Specialised banks were also reorganized, making it open to any kinds of customer regardless of what sector, resulting to the rapid growth of new commercial banks not until 1996 when there was a huge imbalanced between the growth rate of investments in state securities and the investments in lending. In 1998, Russia was in deep crisis due to domestic and foreign debts. State securities had accounted for major share of Russian banks’ assets thus loss of liquidity occurred, creating panic among customers and resulting to mass withdrawal of deposits which paralysed the banking system (Perspectives, 2003).
The raise liquidity, the Central Bank bought government bonds from major banks and provided them with direct loans while depositors’ problems were solved by transferring their deposits to and some commercial bank’s assets to Sberbank which was one of the few banks that has avoided default on their obligations to customers (Perspectives, 2003). The crisis was overcome by reorganisations and programs, commercial banks have learned to adopt practices and strategies while the central bank adopted the “The Russian Banking Sector Development Strategy” in 2001 that primary aim to improve supervision over commercial banks.

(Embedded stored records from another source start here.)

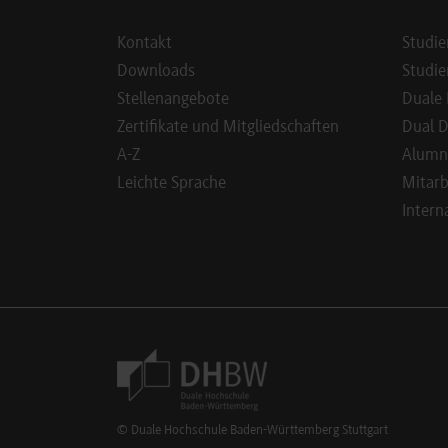
Kontakt
Studie
Downloads
Studie
Stellenangebote
Duale 
Zertifikate und Mitgliedschaften
Dual D
A-Z
Alumn
Leichte Sprache
Mitarb
Intern
Footer Meta Navigation
© Duale Hochschule Baden-Württemberg Stuttgart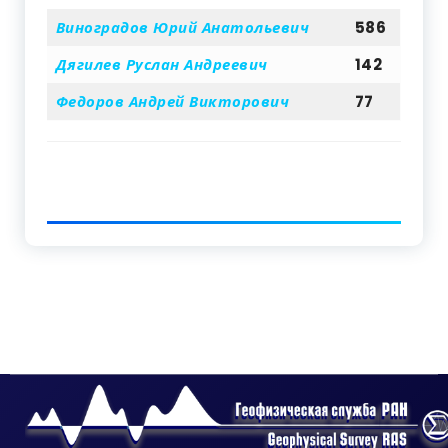
Виноградов Юрий Анатольевич
586
Дягилев Руслан Андреевич
142
Федоров Андрей Викторович
77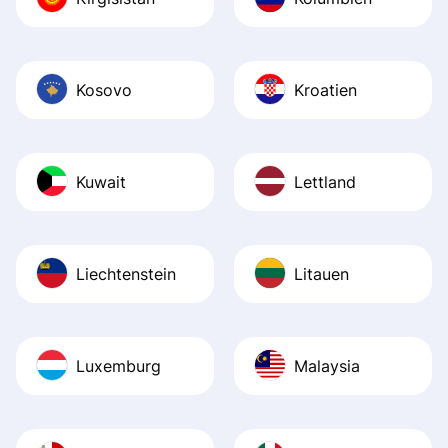
Kosovo
Kroatien
Kuwait
Lettland
Liechtenstein
Litauen
Luxemburg
Malaysia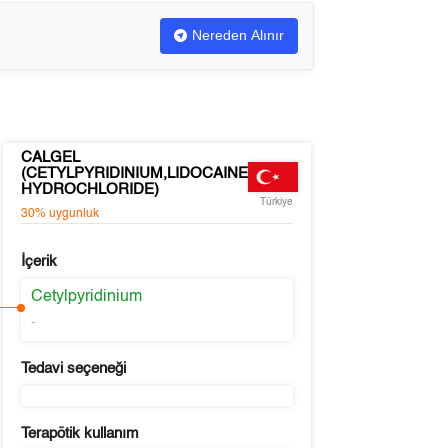
Nereden Alınır
CALGEL
(CETYLPYRIDINIUM,LIDOCAINE
HYDROCHLORIDE)
Türkiye
30%
uygunluk
İçerik
Cetylpyridinium
-
Tedavi seçeneği
Terapötik kullanım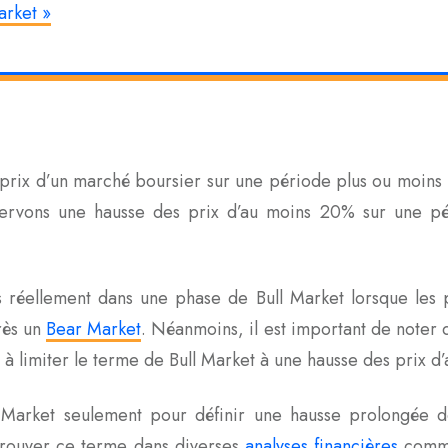
arket »
prix d’un marché boursier sur une période plus ou moins l
servons une hausse des prix d’au moins 20% sur une p
 réellement dans une phase de Bull Market lorsque les 
rès un
Bear Market
. Néanmoins, il est important de noter 
à limiter le terme de Bull Market à une hausse des prix d
ll Market seulement pour définir une hausse prolongée 
etrouver ce terme dans diverses
analyses financières
comme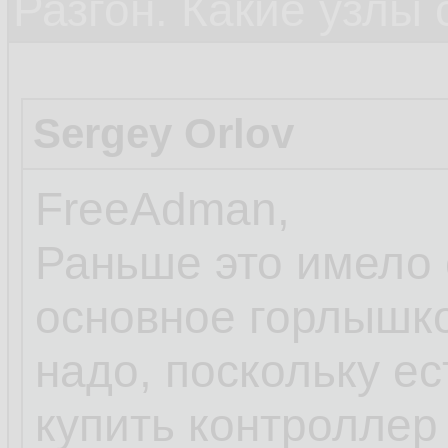
Разгон. Какие узлы
Sergey Orlov
FreeAdman,
Раньше это имело с
основное горлышко д
надо, поскольку ес
купить контроллер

The Financial Market At present, there are about 12 stock exchanges in the Russian market especially in Moscow where the trading floor of the Moscow International Currency Exchange (MICEX) and the Moscow Stock Exchange are located. Outside Moscow, there are regional stock exchanges centres with very low trade volumes. In 2000, the Russian Trading System (RTS) was dominated by the telecommunication (33%), energy (23%), oil and gas (14%), and engineering sector (12%) (Volkov, 2002).

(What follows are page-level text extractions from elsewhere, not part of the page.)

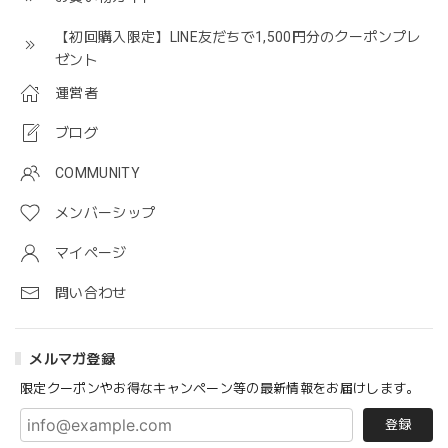
【初回購入限定】LINE友だちで1,500円分のクーポンプレ
ゼント
運営者
ブログ
COMMUNITY
メンバーシップ
マイページ
問い合わせ
メルマガ登録
限定クーポンやお得なキャンペーン等の最新情報をお届けします。
登録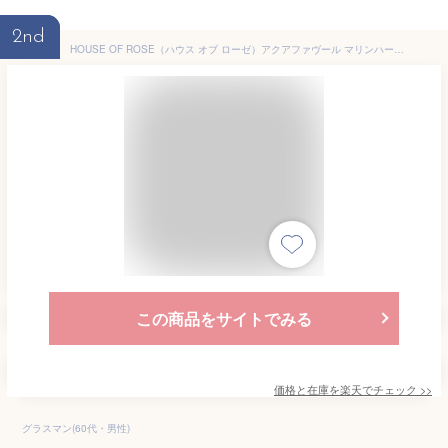
2nd
HOUSE OF ROSE（ハウス オブ ローゼ）アクアファヴール マリンハーブスパ ボディパウダー 47g 皮脂や汗を吸着し、さらさらの使用感です。 澄んだ水をイメージした透明感のあるアクアティックノートの香り。 【挨拶・内祝】【父の日・母の日】【HLS_DU】38322
この商品をサイトでみる
価格と在庫を
楽天
でチェック
>>
グラスマン(60代・男性)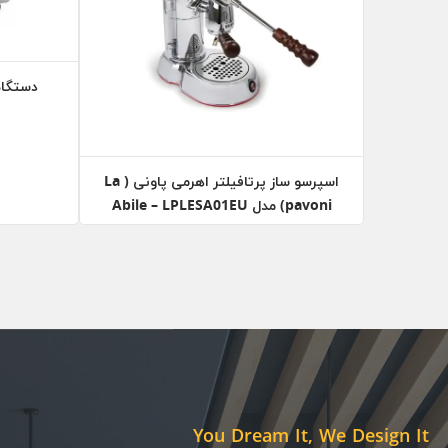
دستگاه قهوه o
اسپرسو ساز پرتافیلتر اهرمی پاونی ( La
pavoni) مدل Abile – LPLESA01EU
You Dream It, We Design It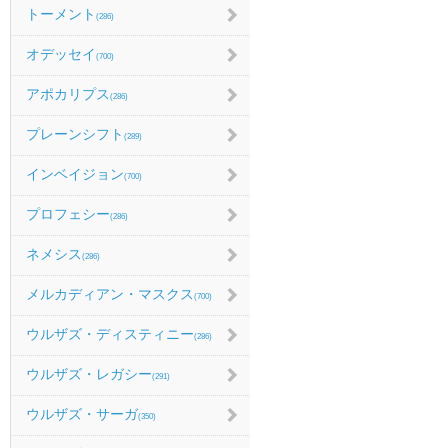
トーメント
(286)
オデッセイ
(700)
アポカリプス
(286)
プレーンシフト
(289)
インベイジョン
(700)
プロフェシー
(286)
ネメシス
(286)
メルカディアン・マスクス
(700)
ウルザズ・ディスティニー
(286)
ウルザズ・レガシー
(291)
ウルザズ・サーガ
(350)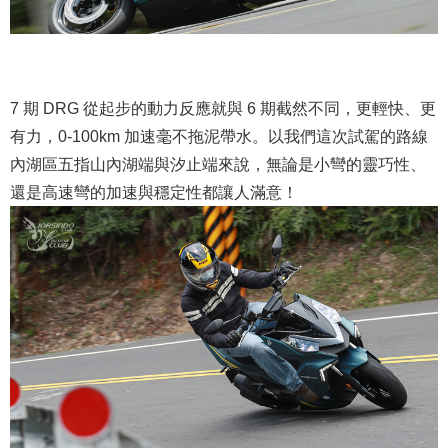
7 期 DRG 從起步的動力反應就與 6 期截然不同，更輕快、更
有力，0-100km 加速毫不拖泥帶水。以我們這次試駕的路線
內湖區五指山內湖端與汐止端來說，無論是小彎的靈巧性、
還是高速彎的加速與穩定性都讓人滿意！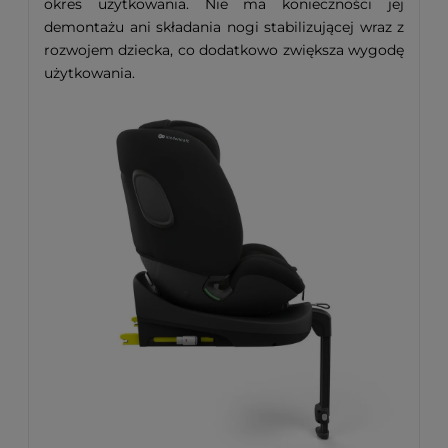
okres użytkowania. Nie ma konieczności jej
demontażu ani składania nogi stabilizującej wraz z
rozwojem dziecka, co dodatkowo zwiększa wygodę
użytkowania.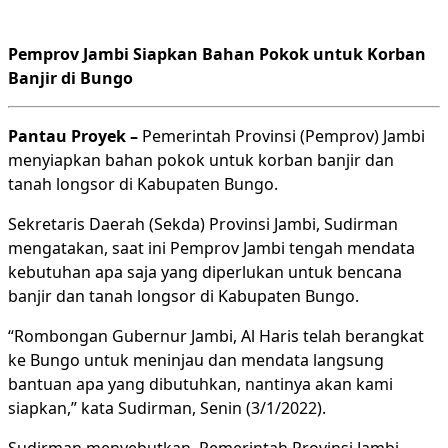
Pemprov Jambi Siapkan Bahan Pokok untuk Korban
Banjir di Bungo
Pantau Proyek –
Pemerintah Provinsi (Pemprov) Jambi
menyiapkan bahan pokok untuk korban banjir dan
tanah longsor di Kabupaten Bungo.
Sekretaris Daerah (Sekda) Provinsi Jambi, Sudirman
mengatakan, saat ini Pemprov Jambi tengah mendata
kebutuhan apa saja yang diperlukan untuk bencana
banjir dan tanah longsor di Kabupaten Bungo.
“Rombongan Gubernur Jambi, Al Haris telah berangkat
ke Bungo untuk meninjau dan mendata langsung
bantuan apa yang dibutuhkan, nantinya akan kami
siapkan,” kata Sudirman, Senin (3/1/2022).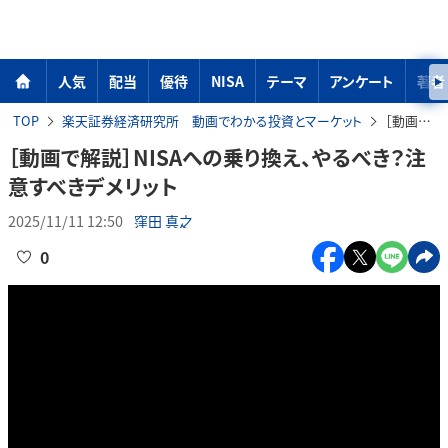
人気
配当
優待
NISA
テーマ
アンケート
著者
TOP
楽天証券経済研究所 動画でわかる投資とマーケット
［動画で解説］NISAへの乗り換え、やるべき？注意すべきデメリット
［動画で解説］NISAへの乗り換え、やるべき？注
意すべきデメリット
2025/11/11 12:50
窪田 真之
0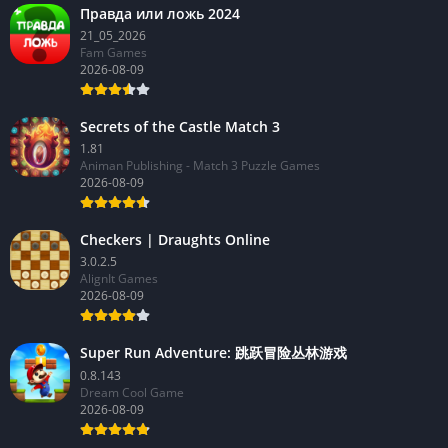
Правда или ложь 2024
21_05_2026
Fam Games
2026-08-09
Secrets of the Castle Match 3
1.81
Animan Publishing - Match 3 Puzzle Games
2026-08-09
Checkers | Draughts Online
3.0.2.5
AlignIt Games
2026-08-09
Super Run Adventure: 跳跃冒险丛林游戏
0.8.143
Dream Cool Game
2026-08-09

The securities markets in the country provide a significant part in the corporate finance since commercial banks cannot provide corporate financial assistance. Trading volumes are concentrated on the six most liquid companies listed in the Russian Trading System (RTS): RAO UES, LUKoil, NorNickel, Surgutneftgaz, Yukos, and Sibneft which account for about 80% of value traded on the RTS (Standard and Poor’s, 2003).